Rebecca Horn had already realised Concert in Reverse on the occasion of Skulptur Projekte in Münster 1987. In 1989 the work was purchased by the city, however it was only inaugurated shortly before the 1997 edition, following the protracted restoration and securing of the Zwinger ruin. The installation was adapted to the new specifics of the site.1
Horn’s complex structure comprising individual components evokes the Zwinger’s eventful history. It was constructed between 1528 and 1536 as part of the city’s fortifications, in the 18th century it was used as a prison, before serving as an emergency shelter in the wake of the First World War. Ultimately it was taken over by the Nazis, intermittently accommodating the Hitler Youth, before from 1943 onwards being the site for numerous Gestapo executions of prisoners of war. As a result of extensive bomb damage, the Zwinger was sealed up with bricks in 1945, its inaccessibility enabling a natural habitat to thrive within it. Even 40 years later, in the 1980s, the Zwinger concealed an unspoiled wilderness within. Concert in Reverse is an intervention and staging of ciphers, addressing the ruin’s history, supplying additional perspectives that both expand it and provide opportunities for individual experiences.

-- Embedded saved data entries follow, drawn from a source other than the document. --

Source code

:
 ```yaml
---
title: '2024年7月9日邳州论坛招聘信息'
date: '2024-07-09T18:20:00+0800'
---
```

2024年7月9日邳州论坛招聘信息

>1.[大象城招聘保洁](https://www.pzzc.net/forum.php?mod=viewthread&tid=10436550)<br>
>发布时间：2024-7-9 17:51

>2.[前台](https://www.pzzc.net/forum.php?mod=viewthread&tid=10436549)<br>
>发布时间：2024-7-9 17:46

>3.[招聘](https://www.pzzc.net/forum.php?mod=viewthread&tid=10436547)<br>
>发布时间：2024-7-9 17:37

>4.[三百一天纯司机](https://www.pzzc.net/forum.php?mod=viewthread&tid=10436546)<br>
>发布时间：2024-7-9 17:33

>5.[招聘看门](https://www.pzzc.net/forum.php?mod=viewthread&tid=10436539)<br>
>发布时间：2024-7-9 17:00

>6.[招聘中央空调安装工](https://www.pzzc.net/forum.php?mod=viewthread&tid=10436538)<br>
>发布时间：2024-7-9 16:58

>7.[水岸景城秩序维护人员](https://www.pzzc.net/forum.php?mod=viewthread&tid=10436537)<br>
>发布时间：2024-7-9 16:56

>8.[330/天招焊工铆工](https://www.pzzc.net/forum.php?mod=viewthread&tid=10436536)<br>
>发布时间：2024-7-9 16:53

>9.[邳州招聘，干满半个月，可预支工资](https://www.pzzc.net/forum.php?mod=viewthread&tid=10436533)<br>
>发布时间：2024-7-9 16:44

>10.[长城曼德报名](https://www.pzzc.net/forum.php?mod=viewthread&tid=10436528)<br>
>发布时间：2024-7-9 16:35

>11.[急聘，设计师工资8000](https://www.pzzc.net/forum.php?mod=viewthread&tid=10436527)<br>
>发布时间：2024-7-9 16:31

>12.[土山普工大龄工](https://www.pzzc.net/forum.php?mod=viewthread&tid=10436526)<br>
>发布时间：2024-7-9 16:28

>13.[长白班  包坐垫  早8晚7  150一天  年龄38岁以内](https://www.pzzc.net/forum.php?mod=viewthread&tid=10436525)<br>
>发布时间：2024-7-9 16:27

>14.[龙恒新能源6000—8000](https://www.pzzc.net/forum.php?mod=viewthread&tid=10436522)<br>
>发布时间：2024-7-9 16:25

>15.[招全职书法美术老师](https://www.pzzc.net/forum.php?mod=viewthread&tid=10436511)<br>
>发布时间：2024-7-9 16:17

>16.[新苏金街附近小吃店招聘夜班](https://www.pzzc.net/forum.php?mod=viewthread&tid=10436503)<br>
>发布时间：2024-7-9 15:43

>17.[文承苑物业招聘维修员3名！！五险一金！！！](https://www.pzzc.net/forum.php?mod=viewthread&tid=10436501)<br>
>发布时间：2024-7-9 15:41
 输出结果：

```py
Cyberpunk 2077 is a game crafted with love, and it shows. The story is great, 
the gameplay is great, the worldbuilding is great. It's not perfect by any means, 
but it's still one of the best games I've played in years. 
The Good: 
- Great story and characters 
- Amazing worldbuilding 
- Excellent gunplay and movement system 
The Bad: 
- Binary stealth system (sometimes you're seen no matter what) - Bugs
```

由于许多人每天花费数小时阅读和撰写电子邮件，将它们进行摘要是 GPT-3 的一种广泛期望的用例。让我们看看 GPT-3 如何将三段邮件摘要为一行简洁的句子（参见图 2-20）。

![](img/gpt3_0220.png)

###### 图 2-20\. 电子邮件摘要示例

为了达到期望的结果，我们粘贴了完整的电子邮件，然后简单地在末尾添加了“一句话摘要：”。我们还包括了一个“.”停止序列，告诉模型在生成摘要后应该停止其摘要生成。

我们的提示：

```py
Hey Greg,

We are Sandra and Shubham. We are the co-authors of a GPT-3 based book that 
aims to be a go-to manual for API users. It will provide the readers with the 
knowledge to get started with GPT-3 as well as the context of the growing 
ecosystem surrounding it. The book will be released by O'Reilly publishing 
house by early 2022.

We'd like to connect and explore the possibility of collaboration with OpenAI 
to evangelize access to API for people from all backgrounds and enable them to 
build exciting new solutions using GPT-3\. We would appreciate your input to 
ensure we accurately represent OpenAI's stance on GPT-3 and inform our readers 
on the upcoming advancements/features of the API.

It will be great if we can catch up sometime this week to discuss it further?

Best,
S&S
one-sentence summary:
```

Fragments of the former windowless dungeons exist in the Zwinger’s basement vaults even today, whilst on the ground floor the outer walls feature narrow recesses. Red grave candles have been placed in these niches, and mechanical hammers attached to the inner walls at varying heights, generating a continuous knocking. A strong contrast to this sound space is established by the brightly lit but nevertheless enclosed inner courtyard that follows, the layout of the former prison cells still identifiable from its walls. From the middle of the space a glass funnel is suspended within a strutted construction. Every 20 seconds a drop falls into a basin let into the floor, breaking the water’s surface and causing ripples. “The circular ripples subside into a black mirror, until the next drop signals a ‘reverse concert’. A pair of earthbound snakes follow the comings and goings as the months pass,” is how the artist describes her installation.2 The pair of snakes that were to be kept in a terrarium on the upper floor, were replaced in 1987 by two curved steel arms that slowly move towards each other. Another rather fragile installation is located close to the stairs on the upper floor, its two steel struts holding a goose egg.

Anna-Lena Treese

1 Gail Kirkpatrick, Die Zwingerruine als Schauplatz zeitgenössischer Kunst. In: Der Zwinger in Münster (1528 – 1732 – 1945 – 1997) und “Das gegenläufige Konzert” von Rebecca Horn, publ. by the City of Münster, Cologne 2003, 39–53, here 48, 52.

2 Rebecca Horn, Das gegenläufige Konzert. Installationsbeschreibung. In: Klaus Bußmann and Kasper König (eds.), Skulptur Projekte in Münster 1987, exhib. cat.: Westfälisches Landesmuseum für Kunst und Kulturgeschichte, Münster, Cologne 1987, 136.